Loving is our priority. There are no conditions to fill in order for either of us to stay "in love". We are devoted to one another in sickness and in health. It is my joy to take care of him even though it is not an easy job and it is one that leaves me exhausted at times.

As Elizabeth Barrett Browning wrote: "How do I love thee? Let me count the ways... I love thee with the breath,Smiles, tears, of all my life! --- and, if God choose,I shall but love thee better after death.

Tuesday, January 30, 2007

THE VEIL

I see each of you behind the veil that would wall
Not clearly but I know you are there
Your world and mine so similar and yet not
Light years away yet close as the breath

You are part of me and I of you then and now
When we danced life through us
My story and yours woven so tightly
Yet I saw one way and you another

You see clearly now while my eyes see through mist
Ever straining to connect the dots
It is not mine to have all the answers
Nor is it yours to give them all

We disposed of your bodies as your spirit went free
The next generation will do as much to mine
And I will see what you see on the other side of the veil
While they ponder my presence in the dance with them

Monday, December 18, 2006

Fade Out

Like a photograph that is very old the life I had before continues to fade a bit with time. The essence is still there. The feelings are there. The memories are there. The faces are still visible but time has stood still there while I move on.

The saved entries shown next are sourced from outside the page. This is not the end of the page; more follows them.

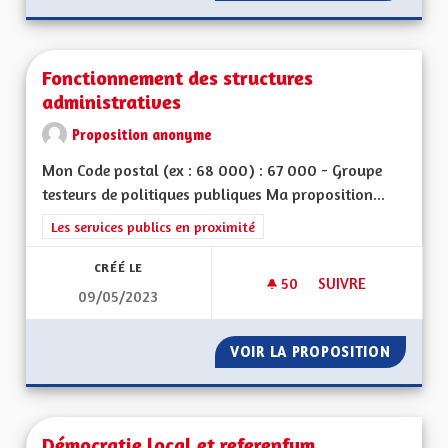
Fonctionnement des structures
administratives
Proposition anonyme
Mon Code postal (ex : 68 000) : 67 000 - Groupe
testeurs de politiques publiques Ma proposition...
Filtrer les résultats de la catégorie : Les services publics en pro
Les services publics en proximité
CRÉÉ LE
50
50 ABONNÉS
SUIVRE
09/05/2023
FONCTIONNEMENT D
VOIR LA PROPOSITION
FONCTI
Démocratie local et referenfum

With love and fondness I can hold a photograph close to my heart and now and again tears may fall or the corners of my mouth may curl in a smile.

I can always go back there and visit but I can't stay there for I am still moving forward reaching for the next breath and the next adventure while the memory is frozen in time. The next photographs are forming and then later they too will be remembered and enjoyed. Nothing stays the same and every thing is transient.

We can never go back except in our minds and memories. But we can go forward and begin to create more memories.

No one claims it is easy but it is doable.

Brenda Elliott December 18, 2006 On our wedding anniversary.